Gleich fünf Vorstösse, eine dringliche Motion sowie ein dringliches und drei «normale» Postulate hatten Flurin Capaul (FDP) und Ivo Bieri (SP) eingereicht. In allen ging es um die Wurst oder genauer um den Imbiss Riviera und das Bistro & Grill am See. Flurin Capaul legte sich mächtig ins Zeug: Es gehe um nichts weniger als die Frage, «wieviel Lokalkolorit verträgt Zürich?», hob er an. Dann schilderte er, wie der Betreiber des Imbiss Riviera den Stand 1982 übernommen habe, der nun bereits in zweiter Generation betrieben werde. Doch per Ende Jahr drohe das Aus. Die Auskunft des Stadtrats, dass auch der Kanton gegen eine Verlängerung der Bewilligung für den Imbiss sei, taxierte Flurin Capaul mit Verweis auf eine Anfrage im Kantonsrat als falsch: Es bräuchte nur den «politischen Willen» und ein Gesuch seitens der Stadt.

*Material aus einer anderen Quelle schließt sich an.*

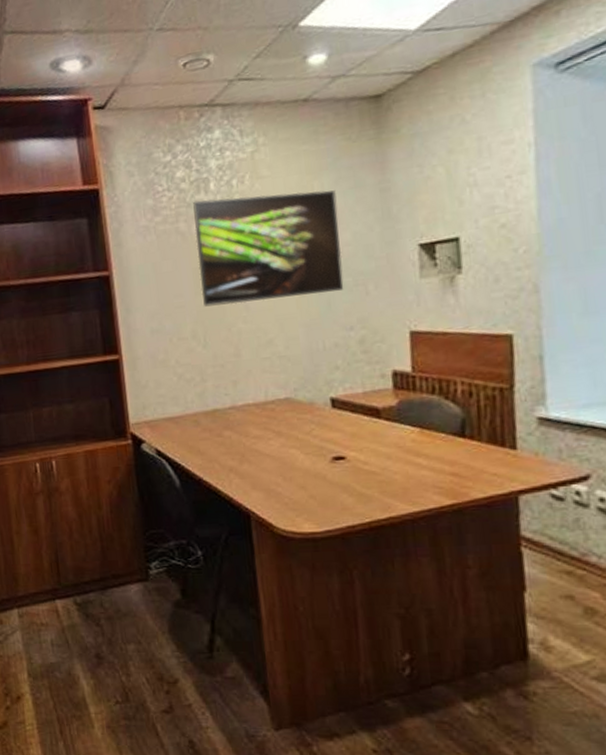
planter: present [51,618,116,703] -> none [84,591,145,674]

Dem widersprach Hochbauvorsteher André Odermatt, der zudem darauf hinwies, dass beide Kioske nicht nur wegen zu geringer – und nicht erweiterbarer – Fläche und dem Standort in der Freihaltezone, sondern auch wegen des Arbeitnehmerschutzes nicht mehr bewilligungsfähig seien. Sie seien nicht einmal «standortgebunden», fügte er mit Verweis auf den nahen Sternen-Grill an, wo es ebenfalls Wurst vom Grill gibt. Bereits in der Antwort des Stadtrats auf eine frühere schriftliche Anfrage von Flurin Capaul und Ivo Bieri ist zudem nachzulesen, das Leitbild Seebecken begrüsse zwar ein gastronomisches Angebot am Utoquai, jedoch in Form von «fliegenden Händlern» als Ergänzung zum bestehenden gastronomischen Angebot in der Umgebung. Unterstützung erhielt der Stadtrat nur von Grünen und Vertreter:innen der AL, womit schliesslich alle fünf Vorstösse an den Stadtrat überwiesen wurden.